------ DOCUMENT SECTION
Your R33 comes in non GTR form does it not? The GT-R (R35 if you will) does not have a lower spec version etc. If the R33 only had a GTR model and no taxi version and was made in small'ish numbers with performance to match, then yes, your argument would hold water


----------



## CT17 (Mar 25, 2011)

AdnanK said:


> Your R33 comes in non GTR form does it not? The GT-R (R35 if you will) does not have a lower spec version etc. If the R33 only had a GTR model and no taxi version and was made in small'ish numbers with performance to match, then yes, your argument would hold water


The non GT-R versions of the RB26 cars use a different bodyshell.

A bit like the current GT-R and the Skyline. 

So logically what you are saying is that a 911 Turbo isn't a supercar because they make a regular 911 ?


(actually I agree, because NONE of them are supercars. :chuckle: )


----------



## deankenny (Feb 5, 2013)

Goodwood removed 911's from the Supercar Car Park this year


----------



## AdnanK (Jun 11, 2013)

CT17 said:


> So logically what you are saying is that a 911 Turbo isn't a supercar because they make a regular 911 ?


Yes, not a supercar. Doesn't have the size and presence and also for the points I stated above. :chuckle:

I'd bet, if the general public (non car enthusiast), were to gaze upon a GTR, R8, 458, they'd call it a supercar. I've seen people stop and take pictures of said cars in the streets of London, my own nephews (4 and 6) go mental when they see one as I did when I first saw an F40 at their age (not saying they're in the same league).

Doesn't matter what we think, the perception out there is that the GTR is a supercar. Nothing will really change that until the streets are flooded with them.

The group of people that seem to be quite vocal with "GTR is not a Supercar" are the badge snobs and ex owners, mostly.


----------



## Impossible (May 11, 2011)

AdnanK said:


> Yes, not a supercar. Doesn't have the size and presence and also for the points I stated above. :chuckle:


Chris Harris calls it a sports car.


----------



## matt j (Oct 19, 2001)

AdnanK said:


> Your R33 comes in non GTR form does it not?


Hmm, so a McLaren F1 GTR is not a supercar because they made an LM version and standard F1 too? Modifying a standard car does not make it any more of a super car than the standard stock version IMO.


----------



## AdnanK (Jun 11, 2013)

matt j said:


> Modifying a standard car does not make it any more of a super car than the standard stock version IMO.


I agree. Completely.

In stock form, regardless of everyone's opinion on here. The majority of people (Non car enthusiasts), will see a GTR and call it a super car.
------------
------ PROVIDED INFORMATION
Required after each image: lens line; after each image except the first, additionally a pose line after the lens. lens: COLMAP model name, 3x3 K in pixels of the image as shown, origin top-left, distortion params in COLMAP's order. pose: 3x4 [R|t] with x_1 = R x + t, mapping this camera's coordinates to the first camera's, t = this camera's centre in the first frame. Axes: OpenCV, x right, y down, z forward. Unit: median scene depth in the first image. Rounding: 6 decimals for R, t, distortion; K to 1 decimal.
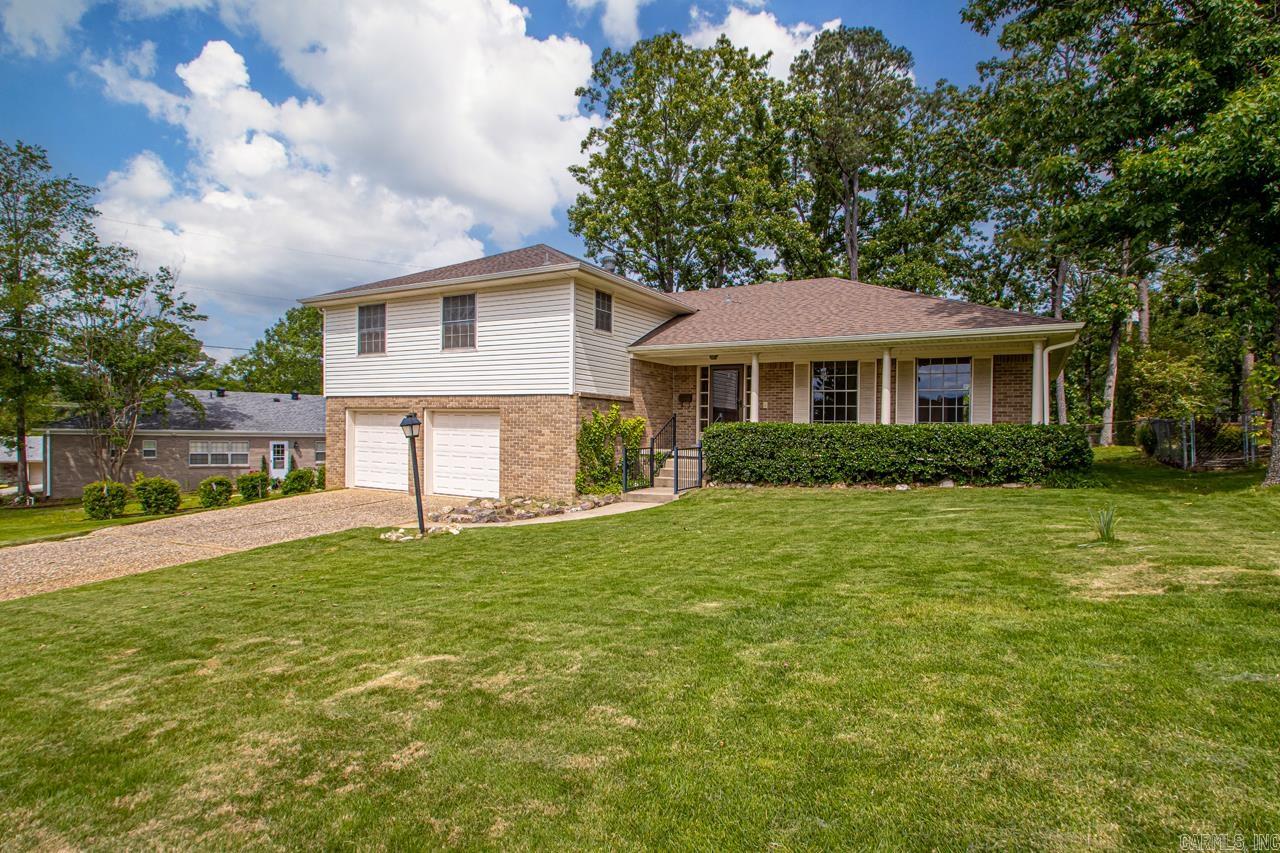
lens RADIAL K [[680.9, 0, 653.6], [0, 680.9, 424.4], [0, 0, 1]] dist [-0.001144, -0.002179]
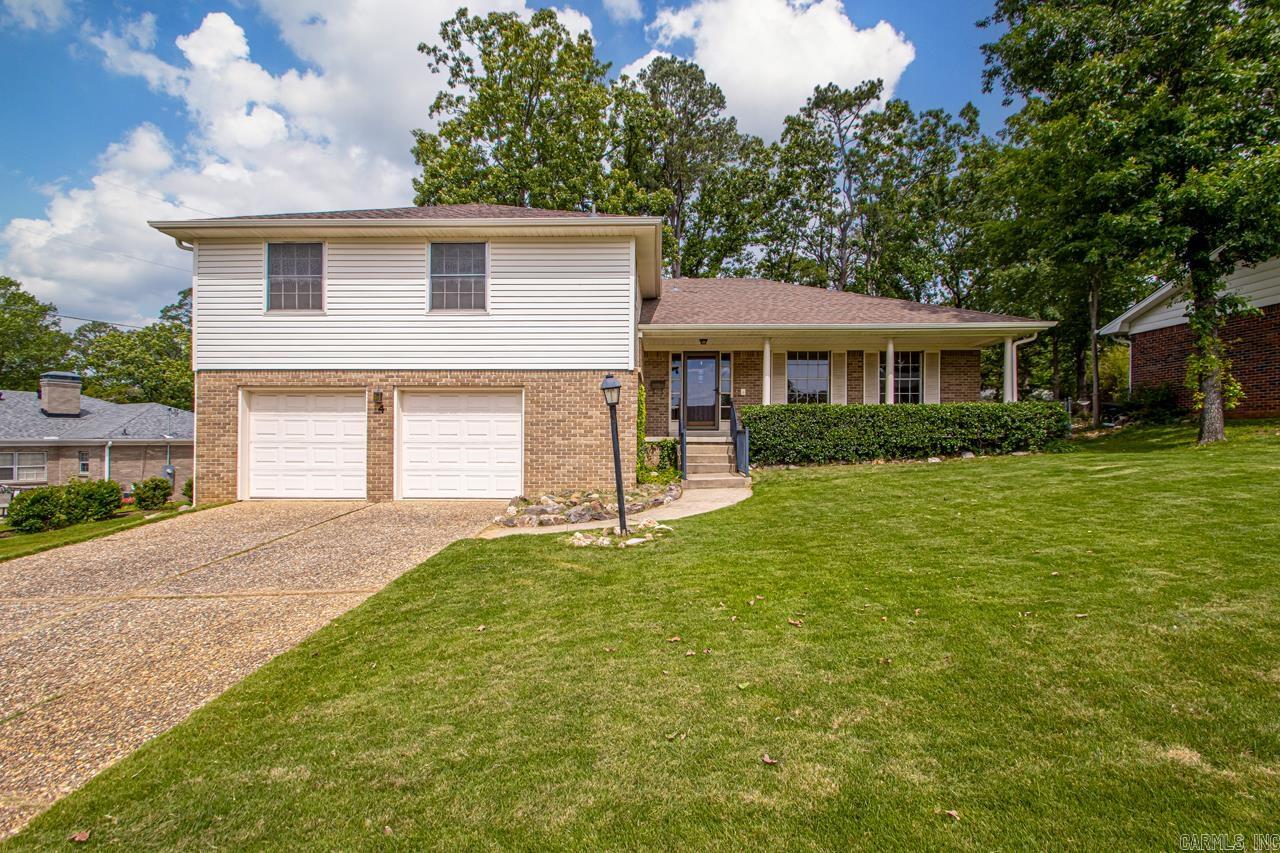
lens RADIAL K [[616.4, 0, 622.6], [0, 616.4, 433.6], [0, 0, 1]] dist [0.013312, -0.000032]
pose [[0.878316, -0.011631, 0.477940, -0.468698], [0.014400, 0.999894, -0.002129, 0.036011], [-0.477864, 0.008752, 0.878390, 0.288006]]
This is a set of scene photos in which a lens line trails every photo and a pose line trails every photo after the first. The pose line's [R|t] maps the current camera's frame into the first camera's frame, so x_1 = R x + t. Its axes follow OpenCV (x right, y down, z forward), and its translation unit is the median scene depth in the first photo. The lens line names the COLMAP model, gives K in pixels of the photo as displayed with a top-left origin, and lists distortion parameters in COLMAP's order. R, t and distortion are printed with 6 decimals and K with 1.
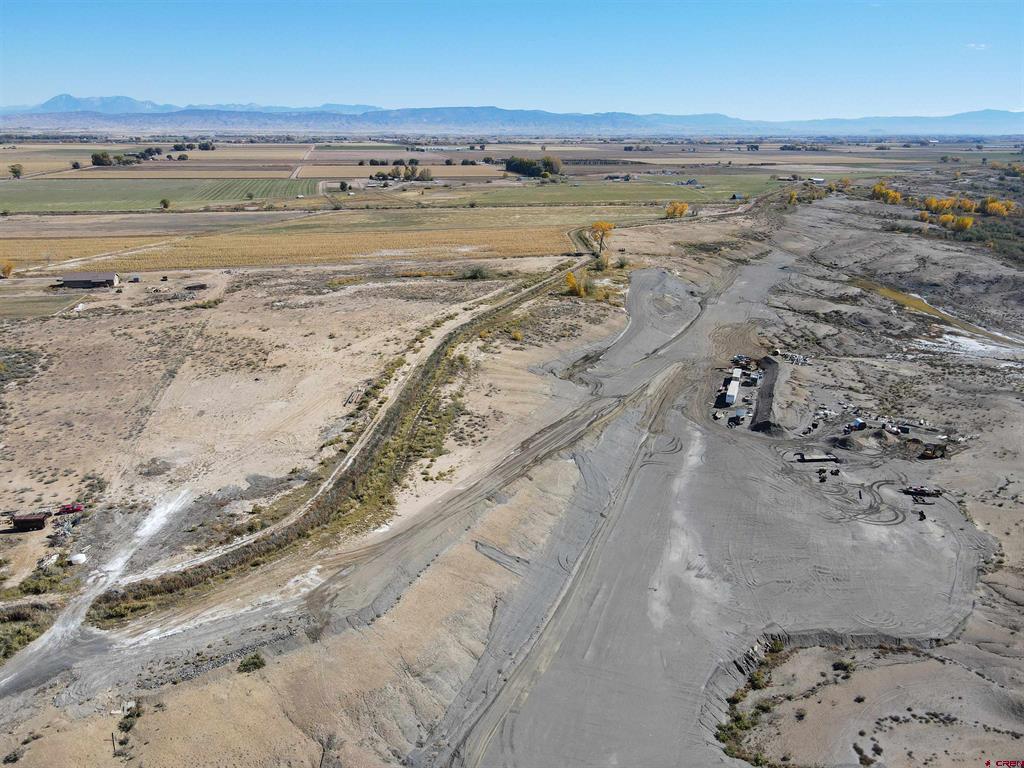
lens RADIAL K [[771.7, 0, 463.3], [0, 771.7, 373.6], [0, 0, 1]] dist [-0.003729, 0.009177]
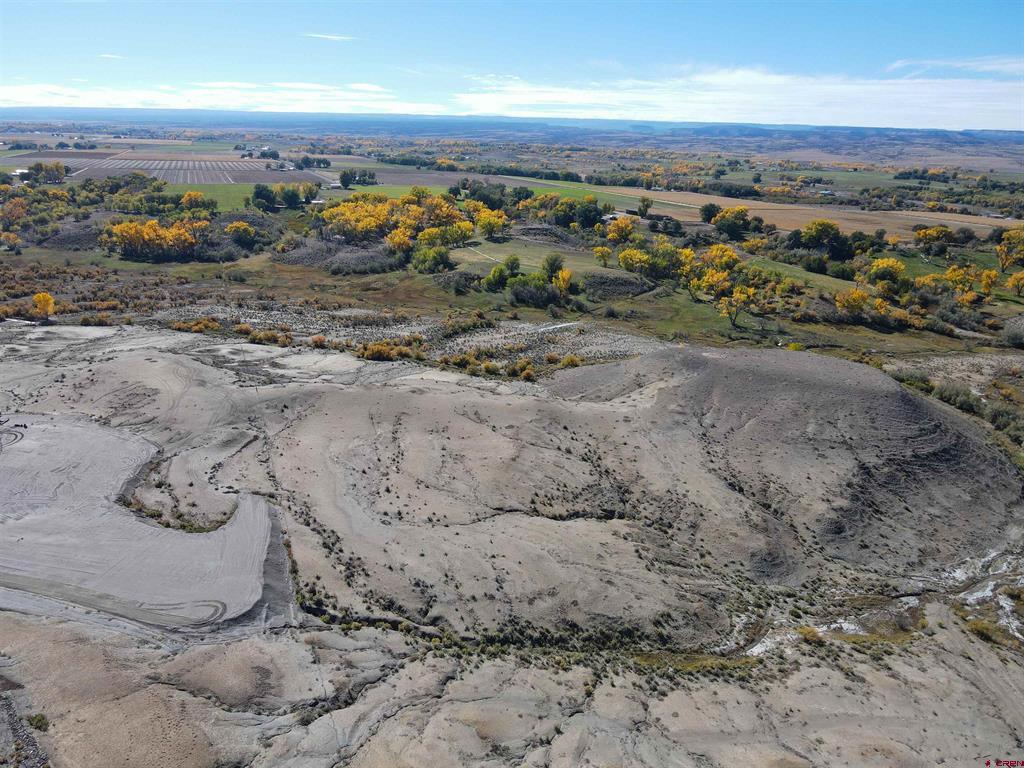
lens RADIAL K [[786.1, 0, 516.4], [0, 786.1, 383.8], [0, 0, 1]] dist [0.005999, 0.031341]
pose [[-0.148138, -0.315573, 0.937267, -1.072445], [0.295919, 0.890158, 0.346483, -0.135782], [-0.943656, 0.328682, -0.038483, 0.353710]]
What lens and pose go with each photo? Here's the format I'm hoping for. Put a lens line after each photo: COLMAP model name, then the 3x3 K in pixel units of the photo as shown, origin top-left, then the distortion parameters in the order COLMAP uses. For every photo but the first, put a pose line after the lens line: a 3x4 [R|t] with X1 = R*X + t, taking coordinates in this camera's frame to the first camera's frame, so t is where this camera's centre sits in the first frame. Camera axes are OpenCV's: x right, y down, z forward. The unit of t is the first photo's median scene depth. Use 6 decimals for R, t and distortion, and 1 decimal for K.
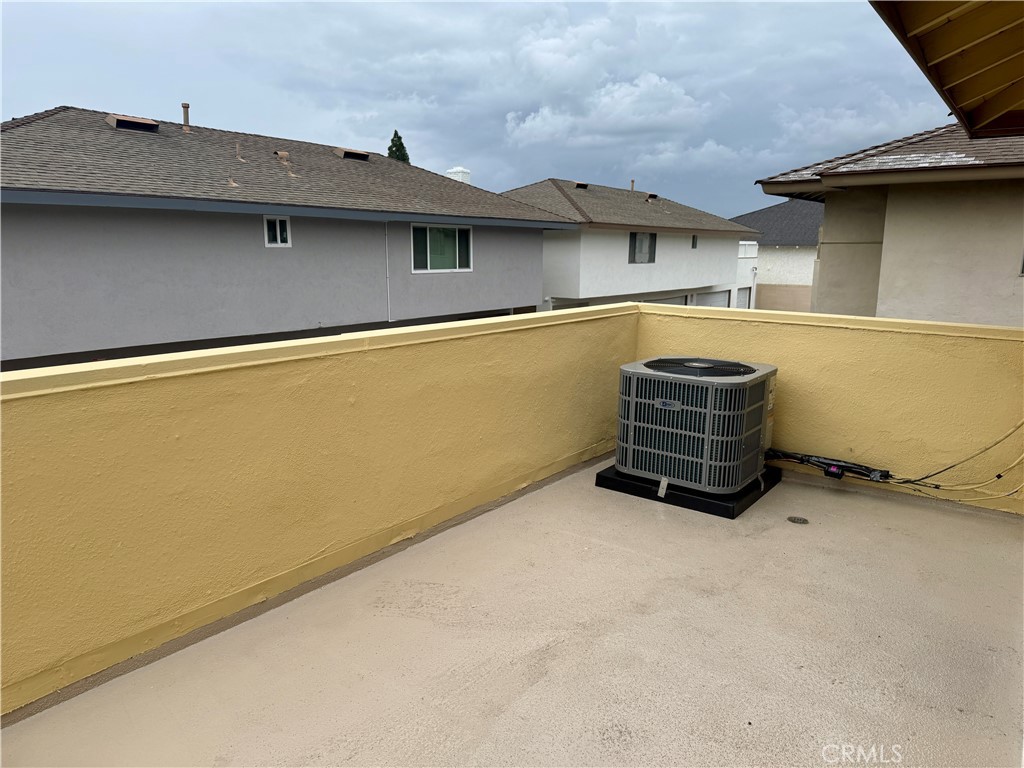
lens RADIAL K [[715.2, 0, 509.1], [0, 715.2, 387.4], [0, 0, 1]] dist [0.046960, -0.058838]
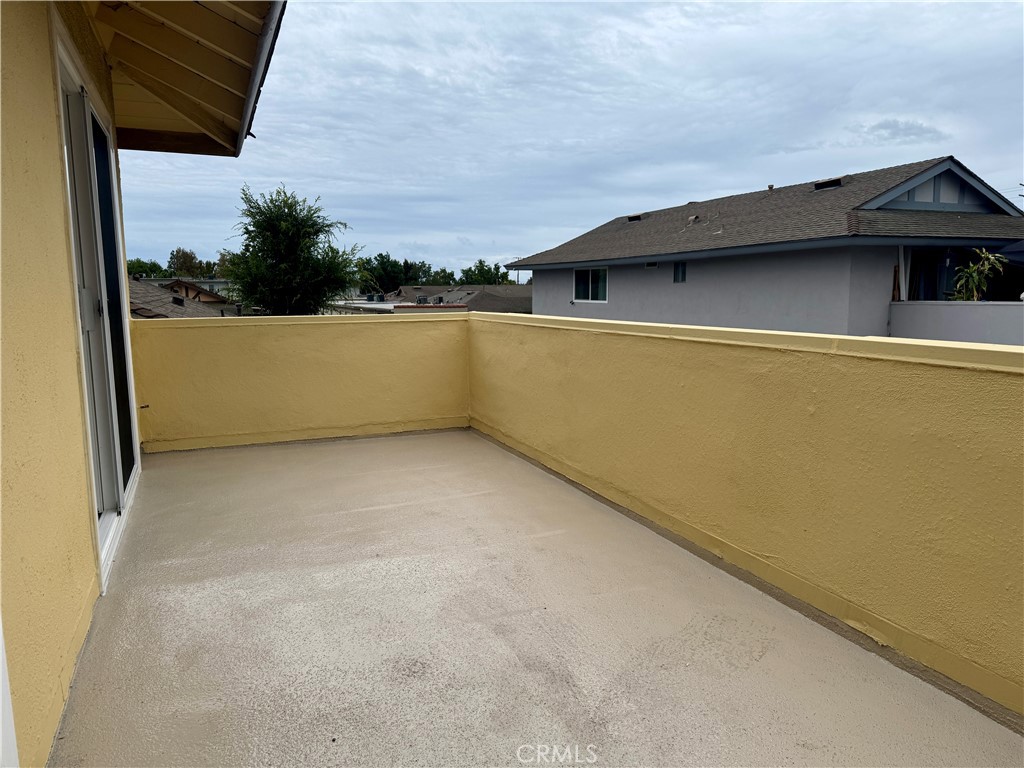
lens RADIAL K [[715.2, 0, 509.1], [0, 715.2, 387.4], [0, 0, 1]] dist [0.046960, -0.058838]
pose [[-0.516126, 0.108995, -0.849550, 0.745167], [-0.157456, 0.962892, 0.219196, -0.149462], [0.841916, 0.246899, -0.479811, 1.198642]]
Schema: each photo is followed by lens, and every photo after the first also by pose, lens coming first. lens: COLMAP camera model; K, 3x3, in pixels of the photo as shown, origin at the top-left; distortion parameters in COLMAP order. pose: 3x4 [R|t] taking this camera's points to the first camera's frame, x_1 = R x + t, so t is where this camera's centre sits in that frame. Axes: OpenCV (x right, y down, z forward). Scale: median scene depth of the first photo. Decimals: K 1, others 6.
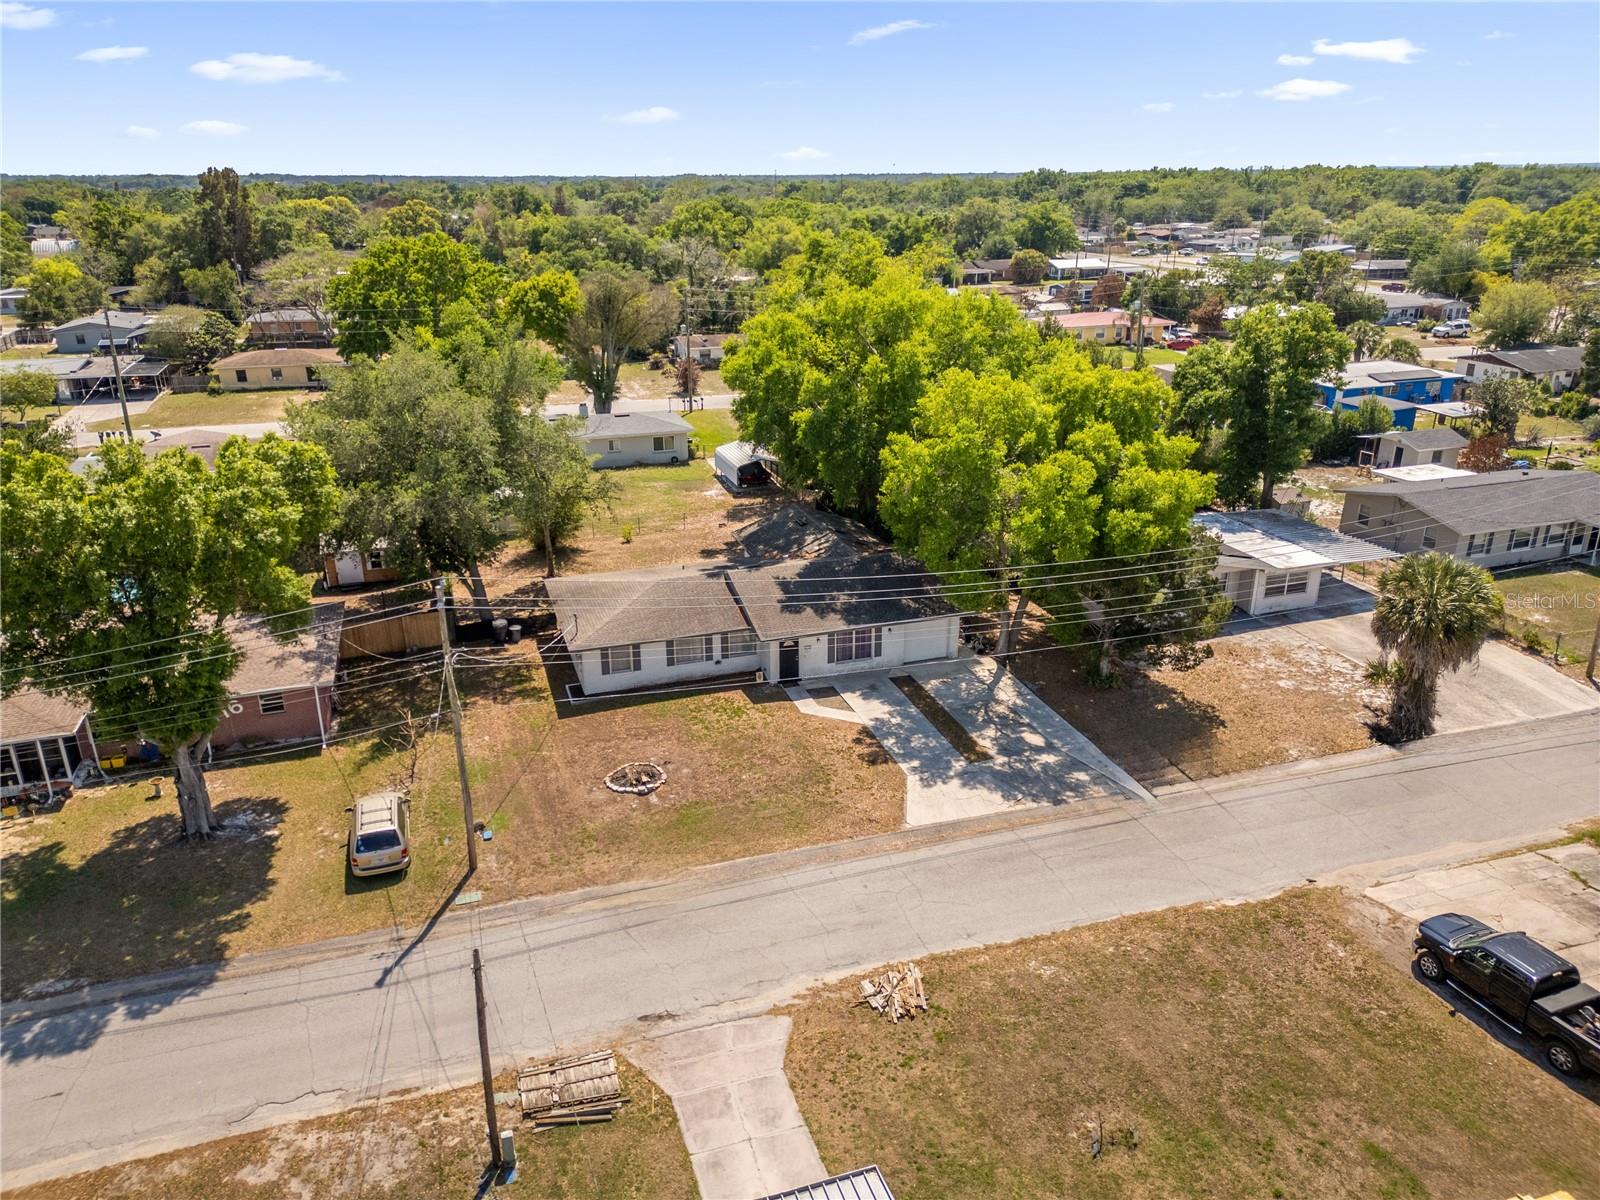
------------
- [ACTIVITIES]:
- A) Answer these questions using the forum thread about whether the GT-R is a supercar:
(i) According to CT17, what do the non GT-R versions of the RB26 cars use?
(ii) What did deankenny say Goodwood removed from the Supercar Car Park?
(iii) What car did AdnanK first see at the age of his nephews?
- B) Pick up the forum thread about whether the GT-R is a supercar after its final post and write what comes next.

- [TASK-BY-TASK RESULTS]:
- A)
(i) A different bodyshell.
(ii) 911's.
(iii) An F40.

- B)
I had Tariq come over in his MY14 GTR in response to a thread I put up, after he had left I had my neighbors on both side come out to talk to me. They both were saying they had never seen one in person and they were truly awed by what they saw. It was pretty amusing, seeing peoples reaction like that. 

Perception. It's what it's all about.

Naysayers will say it's not a Supercar, maybe it isn't, but in the eyes of Joe public, it certainly is.


----------



## CT17 (Mar 25, 2011)

AdnanK said:


> I had Tariq come over in his MY14 GTR in response to a thread I put up, after he had left I had my neighbors on both side come out to talk to me. They both were saying they had never seen one in person and they were truly awed by what they saw. It was pretty amusing, seeing peoples reaction like that.


So you don't own an R35 then?


----------



## AdnanK (Jun 11, 2013)

CT17 said:


> So you don't own an R35 then?


Oh no, not yet. Got married a few months back so that put my purchase plans on the shelf for now.


----------



## CT17 (Mar 25, 2011)

AdnanK said:


> Oh no, not yet. Got married a few months back so that put my purchase plans on the shelf for now.


That explains why you think it's a supercar then. Aspiration.

As an ex owner of three that will end up buying another, it's a sports car.


----------



## AdnanK (Jun 11, 2013)

CT17 said:


> That explains why you think it's a supercar then. Aspiration.
> 
> As an ex owner of three that will end up buying another, it's a sports car.


I guess that just reinforces my point. I may buy one, and after a year or so my opinion may change. But to the general public, it will probably still be perceived as a Supercar.


----------



## Papa Smurf (Sep 25, 2008)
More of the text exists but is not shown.